Santos Leads Colombian Presidential Race

(Angus Reid Global Monitor) – Juan Manuel Santos is the frontrunner ahead of May’s presidential election in Colombia, according to a poll by Invamer Gallup. 34.2 per cent of respondents would vote for the candidate of the U Party in the upcoming vote.

(Angus Reid Global Monitor) – Juan Manuel Santos is the frontrunner ahead of May’s presidential election in Colombia, according to a poll by Invamer Gallup. 34.2 per cent of respondents would vote for the candidate of the U Party in the upcoming vote.

Noemí Sanín of the Conservative Party (PC) is second with 23.3 per cent, followed by Antanas Mockus of the Green Party (PV) with 10.4 per cent, Gustavo Petro of the Democratic Pole (PD) with 6.3 per cent, Germán Vargas Lleras of Radical Change (CR) with 6.2 per cent, and Rafael Pardo of the Liberal Party (PL) with 5.1 per cent.

Support is much lower for Jairo Enrique Calderón of Liberal Aperture (AL), and Jaime Araújo Rentería of the Social Afro-Colombian Alliance (ASA).

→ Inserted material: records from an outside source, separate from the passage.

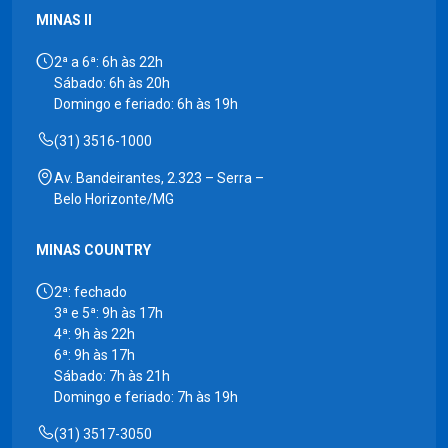
MINAS II
2ª a 6ª: 6h às 22h
Sábado: 6h às 20h
Domingo e feriado: 6h às 19h
(31) 3516-1000
Av. Bandeirantes, 2.323 – Serra –
Belo Horizonte/MG
MINAS COUNTRY
2ª: fechado
3ª e 5ª: 9h às 17h
4ª: 9h às 22h
6ª: 9h às 17h
Sábado: 7h às 21h
Domingo e feriado: 7h às 19h
(31) 3517-3050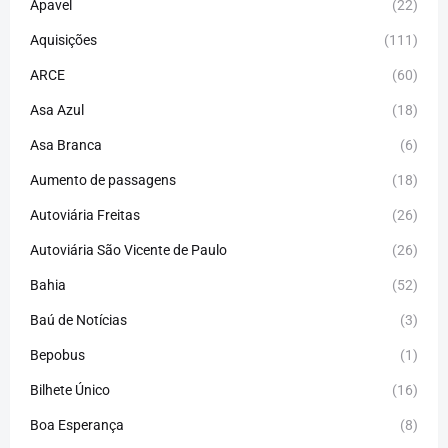
Apavel
(22)
Aquisições
(111)
ARCE
(60)
Asa Azul
(18)
Asa Branca
(6)
Aumento de passagens
(18)
Autoviária Freitas
(26)
Autoviária São Vicente de Paulo
(26)
Bahia
(52)
Baú de Notícias
(3)
Bepobus
(1)
Bilhete Único
(16)
Boa Esperança
(8)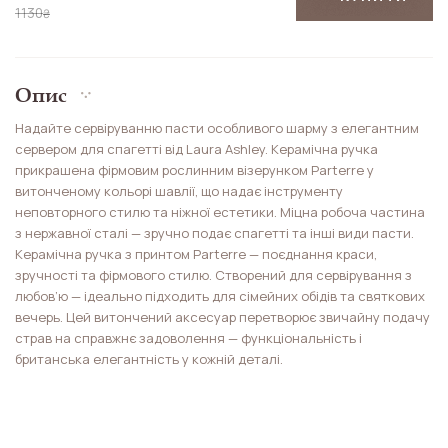
1130
₴
Опис
Надайте сервіруванню пасти особливого шарму з елегантним
сервером для спагетті від Laura Ashley. Керамічна ручка
прикрашена фірмовим рослинним візерунком Parterre у
витонченому кольорі шавлії, що надає інструменту
неповторного стилю та ніжної естетики. Міцна робоча частина
з нержавної сталі — зручно подає спагетті та інші види пасти.
Керамічна ручка з принтом Parterre — поєднання краси,
зручності та фірмового стилю. Створений для сервірування з
любов’ю — ідеально підходить для сімейних обідів та святкових
вечерь. Цей витончений аксесуар перетворює звичайну подачу
страв на справжнє задоволення — функціональність і
британська елегантність у кожній деталі.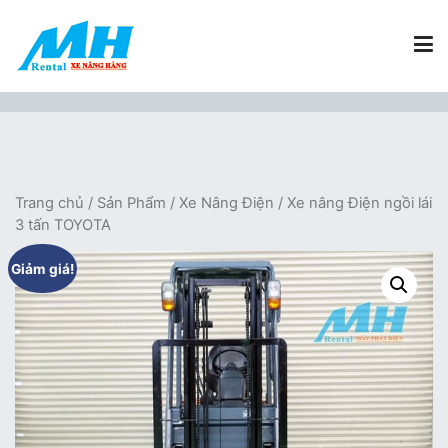
Chuyển
tới
nội
dung
Xe Nâng Hàng MH Rental
Nâng những tầm cao
Trang chủ
/
Sản Phẩm
/
Xe Nâng Điện
/ Xe nâng Điện ngồi lái
3 tấn TOYOTA
Giảm giá!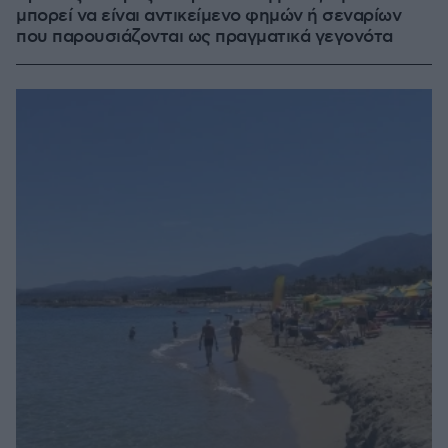
μπορεί να είναι αντικείμενο φημών ή σεναρίων
που παρουσιάζονται ως πραγματικά γεγονότα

In two run-off scenarios, Santos is ahead of Sanín by a narrow margin, but holds a double-digit lead over Mockus.

Álvaro Uribe has been Colombia’s president since August 2002. In the May 2006 election, he won a new four-year term with 62.2 per cent of all cast ballots. He was able to run again after pro-Uribe lawmakers in the House of Representatives and the Constitutional Court officially sanctioned a plan to allow immediate presidential re-election. After issuing its ruling, the court warned that the clause was not valid for the unlimited re-election of the head of state.

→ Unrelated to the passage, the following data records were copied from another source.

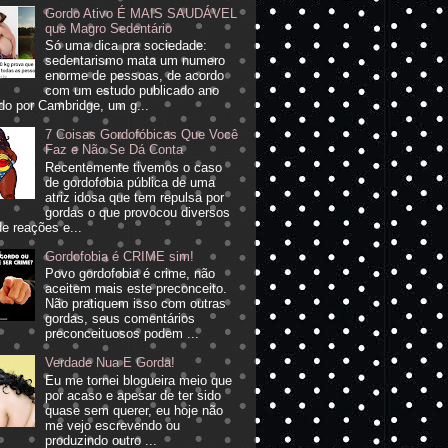
Gordo Ativo É MAIS SAUDÁVEL
que Magro Sedentário
Só uma dica pra sociedade:
sedentarismo mata um numero
enorme de pessoas, de acordo
com um estudo publicado ano
do por Cambridge, um g...
7 Coisas Gordofóbicas Que Você
Faz e Não Se Dá Conta
Recentemente tivemos o caso
de gordofobia pública de uma
atriz idosa que tem repulsa por
gordas o que provocou diversos
de reações e...
Gordofobia é CRIME sim!
Povo gordofobia é crime, não
aceitem mais este preconceito.
Não pratiquem isso com outras
gordas, seus comentários
preconceituosos podem ...
Verdade Nua E Gorda!
Eu me tornei blogueira meio que
por acaso e apesar de ter sido
quase sem querer, eu hoje não
me vejo escrevendo ou
produzindo outro ...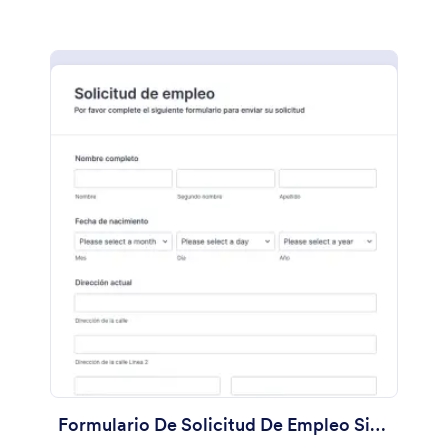
Formulario De Solicitud De Empleo Simple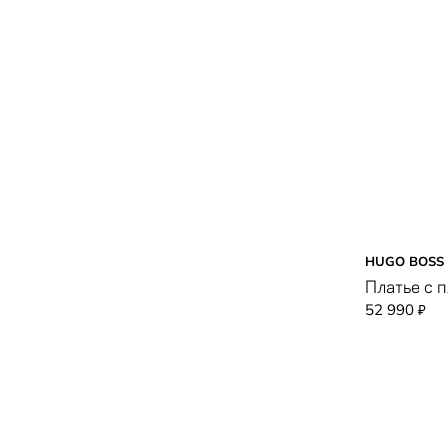
HUGO BOSS
Платье с 
52 990
₽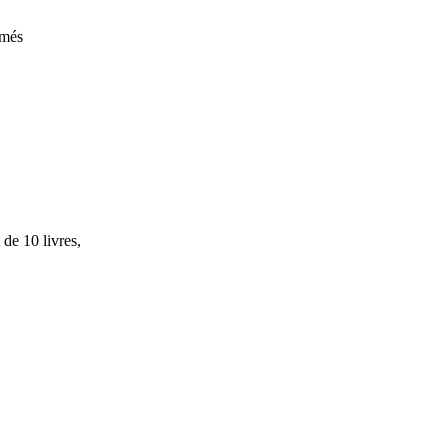
rmés
 de 10 livres,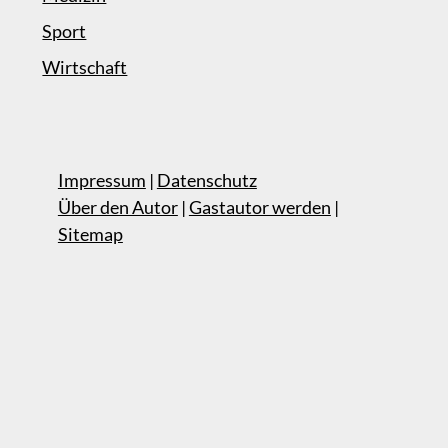
Sport
Wirtschaft
Impressum
|
Datenschutz
Über den Autor
|
Gastautor werden
|
Sitemap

A group of Uribe supporters gathered enough signatures to call a nationwide referendum on whether the current president should be allowed to run for re-election again this year. In September 2009, Congress approved the referendum bill in a late-night vote boycotted by members of the opposition. In February 2010, the Constitutional Court voted 7-2 against the referendum proposal. Uribe said he "accepted" and "respected" the court’s decision.

Immediately after the ruling, Santos confirmed that he would become a presidential candidate for the U Party, which borrows his name from the first letter of the current president’s name.

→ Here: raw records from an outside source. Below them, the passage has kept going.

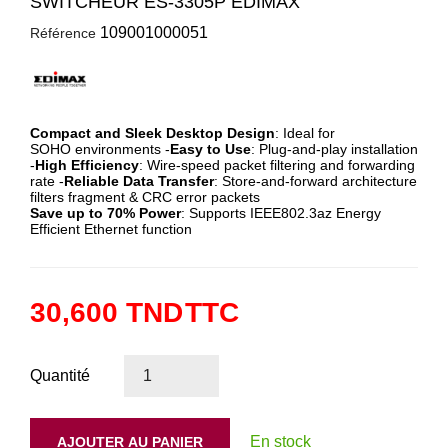
SWITCHEUR ES-3305P EDIMAX
109001000051
Référence
Compact and Sleek Desktop Design
: Ideal for
SOHO
environments -
Easy to Use
: Plug-and-play installation
-
High Efficiency
: Wire-speed packet filtering and forwarding
rate -
Reliable Data Transfer
: Store-and-forward architecture
filters fragment & CRC error packets
Save up to 70% Power
: Supports IEEE802.3az Energy
Efficient Ethernet function
30,600 TND
TTC
Quantité
En stock
AJOUTER AU PANIER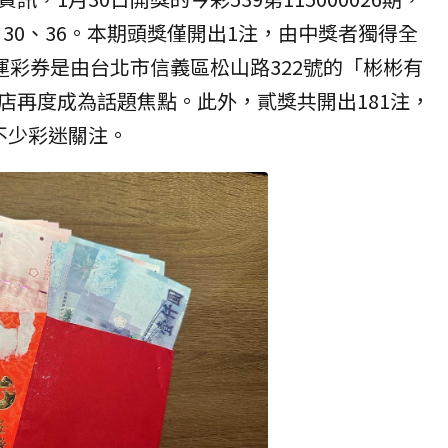
9、30、36。本期頭獎僅開出1注，由中獎者獨得全
運彩券是由台北市信義區松山路322號的「彬彬有
店再度成為話題焦點。此外，貳獎共開出181注，
不少彩迷關注。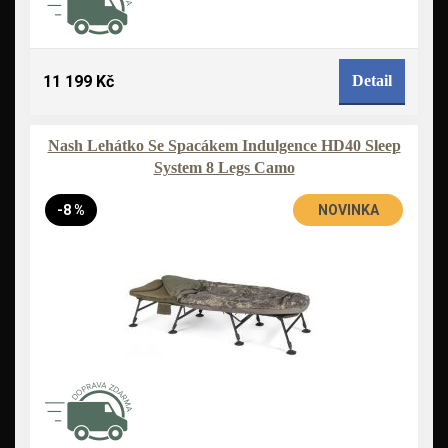
11 199 Kč
Detail
Nash Lehátko Se Spacákem Indulgence HD40 Sleep
System 8 Legs Camo
-8 %
NOVINKA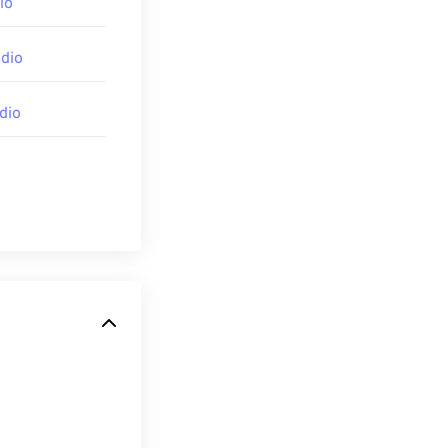
io
dio
dio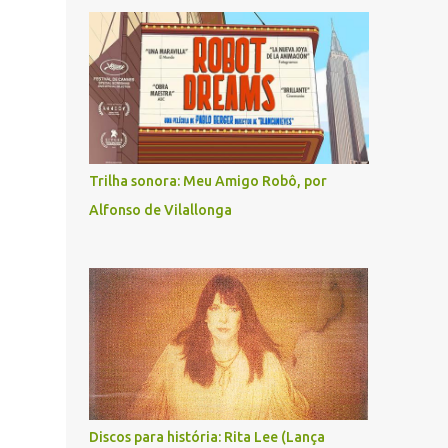
Trilha sonora: Meu Amigo Robô, por
Alfonso de Vilallonga
Discos para história: Rita Lee (Lança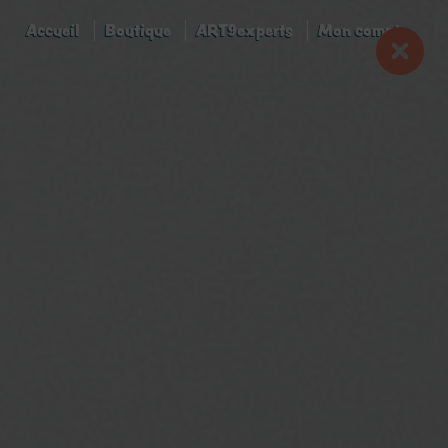
Accueil
Boutique
ART9experts
Mon compte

On Mar. 14, Colombians voted in legislative elections. The U Party garnered the most votes, followed by the pro-Uribe Conservatives and the opposition Liberals.

The PC has supported the Uribe administration since the beginning of his first term. The party did not nominate a candidate to stand against Uribe in the 2006 election. However, this time the PC has Sanín standing against Santos, who is running on a platform of continuing with Uribe’s policies.

On Mar. 25, Carlos Rodado, Santos’s chief of debate and a member of the PC, rejected a threat by the party’s authorities to expel him from their ranks for working with a candidate other than Sanín, saying, "I have been and always will be a conservative of principle, not of convenience. I have not joined the U Party, but the multi-party campaign of Juan Manuel Santos."

The next presidential election is scheduled for May 30. If no candidate garners more than 50 per cent of the vote, a run-off must take place.

Polling Data

If the presidential election were held tomorrow and these were the candidates, which one of them would you vote for?

Juan Manuel Santos (U)

34.2%

Noemí Sanín (PC)

23.3%

Antanas Mockus (PV)

10.4%

Gustavo Petro (PD)

6.3%

Germán Vargas Lleras (CR)

6.2%

Rafael Pardo (PL)

5.1%

Jairo Enrique Calderón (AL)

0.2%

Jaime Araújo Rentería (ASA)

0.2%

Run-off scenarios

Juan Manuel Santos (U) 44.7% – 43.3% Noemí Sanín (PC)
Juan Manuel Santos (U) 53.8% – 31.2% Antanas Mockus (PV)

Source: Invamer Gallup
Methodology: Face-to-face interviews with 1,200 Colombian adults, conducted from Mar. 20 to Mar. 22, 2010. Margin of error is 3 per cent.